_WRITTEN EXERCISE_:
Copy the listing below word for word, leaving out the pictures.

_INFORMATION GIVEN_:
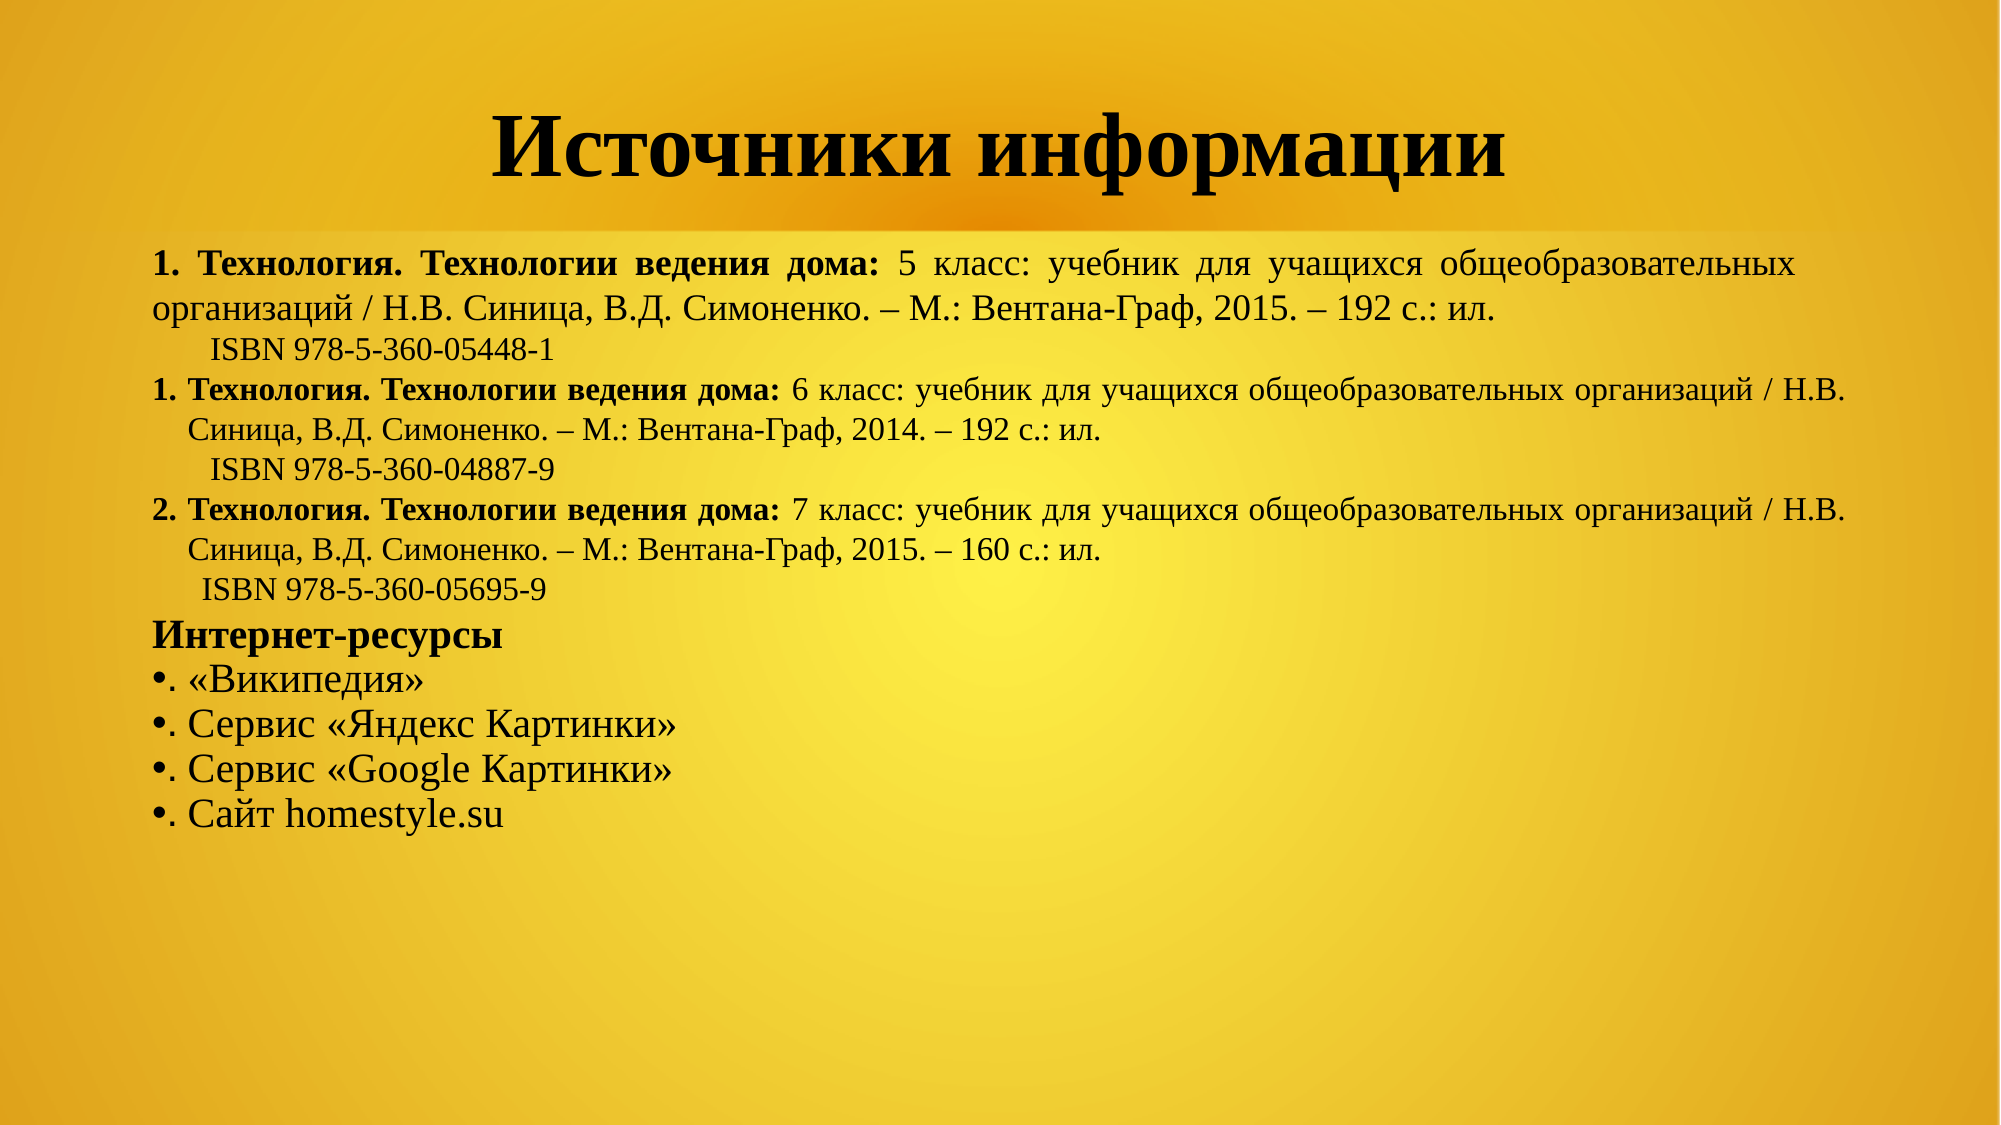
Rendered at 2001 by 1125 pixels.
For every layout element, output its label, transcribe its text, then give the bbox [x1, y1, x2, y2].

text_box 1. Технология. Технологии ведения дома: 5 класс: учебник для учащихся общеобразовательных организаций / Н.В. Синица, В.Д. Симоненко. – М.: Вентана-Граф, 2015. – 192 с.: ил. ISBN 978-5-360-05448-1 Технология. Технологии ведения дома: 6 класс: учебник для учащихся общеобразовательных организаций / Н.В. Синица, В.Д. Симоненко. – М.: Вентана-Граф, 2014. – 192 с.: ил. ISBN 978-5-360-04887-9 Технология. Технологии ведения дома: 7 класс: учебник для учащихся общеобразовательных организаций / Н.В. Синица, В.Д. Симоненко. – М.: Вентана-Граф, 2015. – 160 с.: ил. ISBN 978-5-360-05695-9 Интернет-ресурсы «Википедия» Сервис «Яндекс Картинки» Сервис «Google Картинки» Сайт homestyle.su [137, 230, 1863, 997]
picture [0, 0, 2000, 1125]
text_box Источники информации [137, 47, 1863, 230]
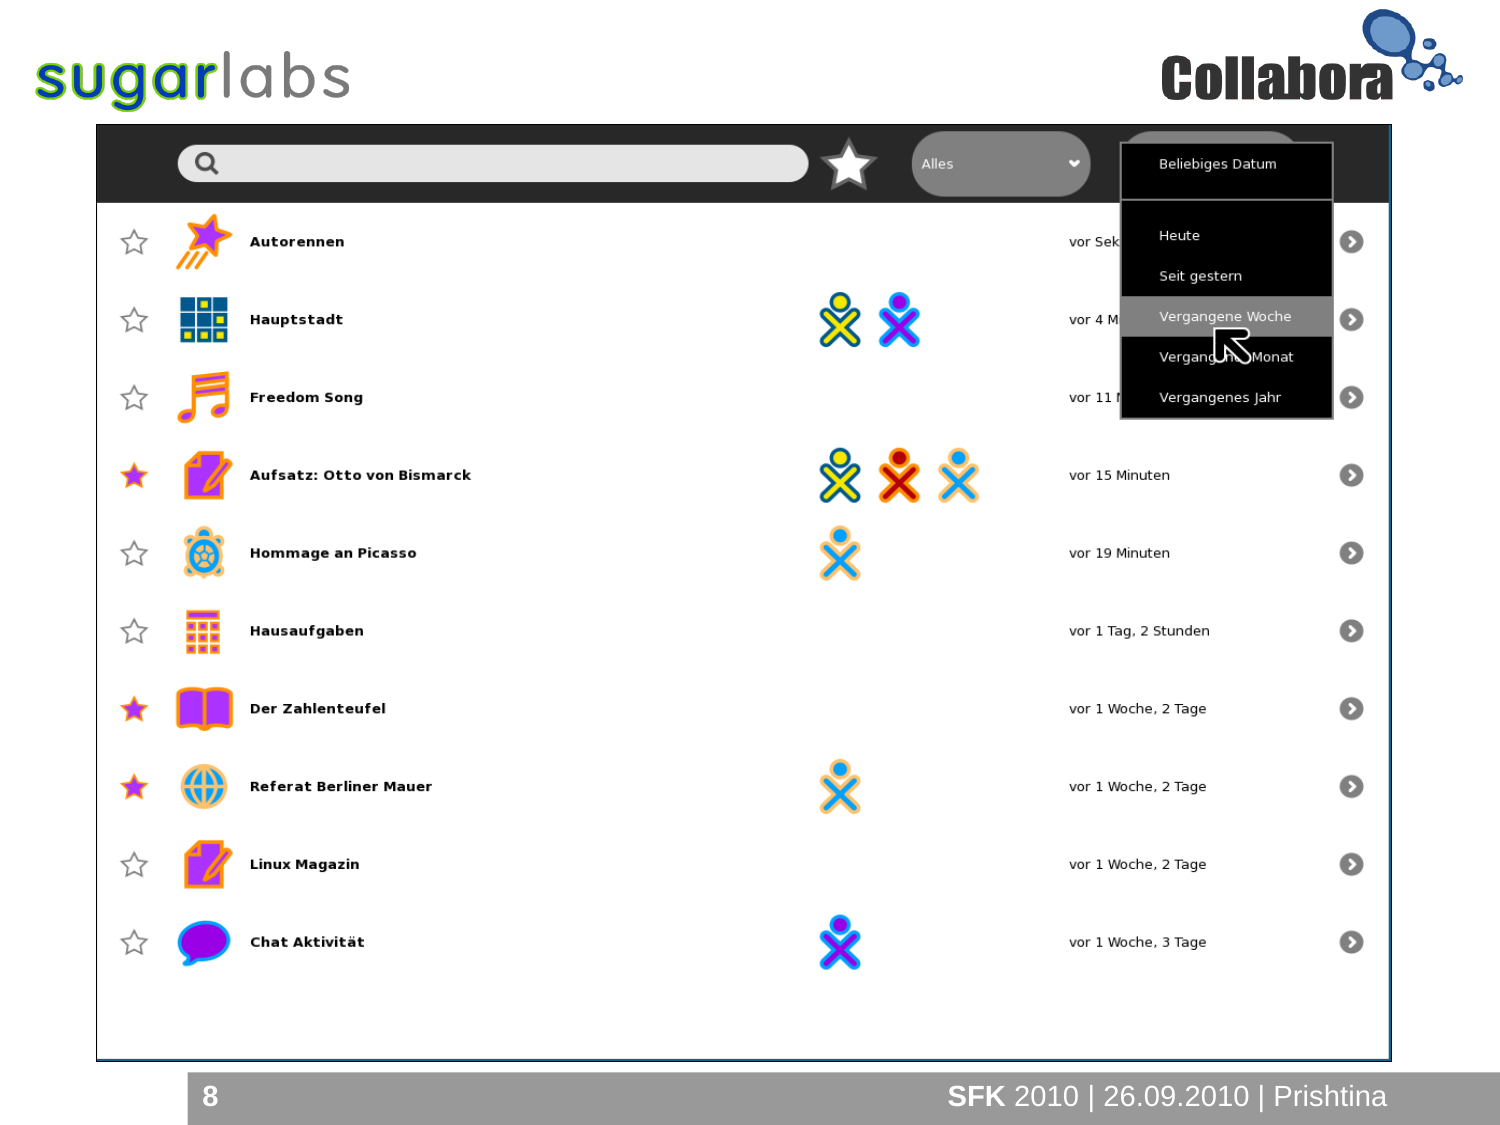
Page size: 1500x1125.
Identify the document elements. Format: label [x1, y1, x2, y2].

_FULL OUTPUT_:
Rendered at 2001 by 1125 pixels.
For every layout element, output its label, transcribe its text, then give the bbox [x1, y1, x2, y2].

text_box 1. Технология. Технологии ведения дома: 5 класс: учебник для учащихся общеобразовательных организаций / Н.В. Синица, В.Д. Симоненко. – М.: Вентана-Граф, 2015. – 192 с.: ил. ISBN 978-5-360-05448-1 Технология. Технологии ведения дома: 6 класс: учебник для учащихся общеобразовательных организаций / Н.В. Синица, В.Д. Симоненко. – М.: Вентана-Граф, 2014. – 192 с.: ил. ISBN 978-5-360-04887-9 Технология. Технологии ведения дома: 7 класс: учебник для учащихся общеобразовательных организаций / Н.В. Синица, В.Д. Симоненко. – М.: Вентана-Граф, 2015. – 160 с.: ил. ISBN 978-5-360-05695-9 Интернет-ресурсы «Википедия» Сервис «Яндекс Картинки» Сервис «Google Картинки» Сайт homestyle.su [137, 230, 1863, 997]
picture [0, 0, 2000, 1125]
text_box Источники информации [137, 47, 1863, 230]
Page size: 1500x1125.
Identify the document elements. Format: label [x1, y1, x2, y2].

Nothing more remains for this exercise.